Exercise description — Every record below, from first to last, should be copied exactly; leave the pictures out.
================
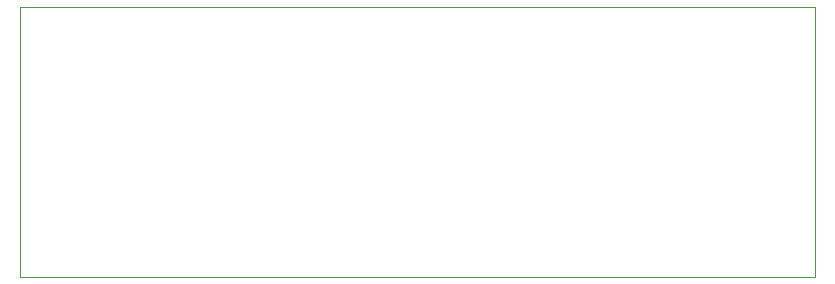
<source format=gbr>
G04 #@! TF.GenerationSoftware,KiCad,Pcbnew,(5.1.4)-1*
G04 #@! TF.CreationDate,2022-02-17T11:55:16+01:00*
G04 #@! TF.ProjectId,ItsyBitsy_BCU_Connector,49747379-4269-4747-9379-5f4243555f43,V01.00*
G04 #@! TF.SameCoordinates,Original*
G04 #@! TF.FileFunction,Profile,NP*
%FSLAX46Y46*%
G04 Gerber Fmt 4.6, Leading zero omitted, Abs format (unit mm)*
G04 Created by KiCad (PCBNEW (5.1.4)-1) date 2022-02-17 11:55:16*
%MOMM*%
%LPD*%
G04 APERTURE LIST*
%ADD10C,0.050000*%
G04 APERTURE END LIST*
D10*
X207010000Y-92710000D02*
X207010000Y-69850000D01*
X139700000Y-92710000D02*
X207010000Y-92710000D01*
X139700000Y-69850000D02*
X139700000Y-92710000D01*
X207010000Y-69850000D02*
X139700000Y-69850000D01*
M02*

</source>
================
Task response —
<source format=gbr>
G04 #@! TF.GenerationSoftware,KiCad,Pcbnew,(5.1.4)-1*
G04 #@! TF.CreationDate,2022-02-17T11:55:16+01:00*
G04 #@! TF.ProjectId,ItsyBitsy_BCU_Connector,49747379-4269-4747-9379-5f4243555f43,V01.00*
G04 #@! TF.SameCoordinates,Original*
G04 #@! TF.FileFunction,Profile,NP*
%FSLAX46Y46*%
G04 Gerber Fmt 4.6, Leading zero omitted, Abs format (unit mm)*
G04 Created by KiCad (PCBNEW (5.1.4)-1) date 2022-02-17 11:55:16*
%MOMM*%
%LPD*%
G04 APERTURE LIST*
%ADD10C,0.050000*%
G04 APERTURE END LIST*
D10*
X207010000Y-92710000D02*
X207010000Y-69850000D01*
X139700000Y-92710000D02*
X207010000Y-92710000D01*
X139700000Y-69850000D02*
X139700000Y-92710000D01*
X207010000Y-69850000D02*
X139700000Y-69850000D01*
M02*

</source>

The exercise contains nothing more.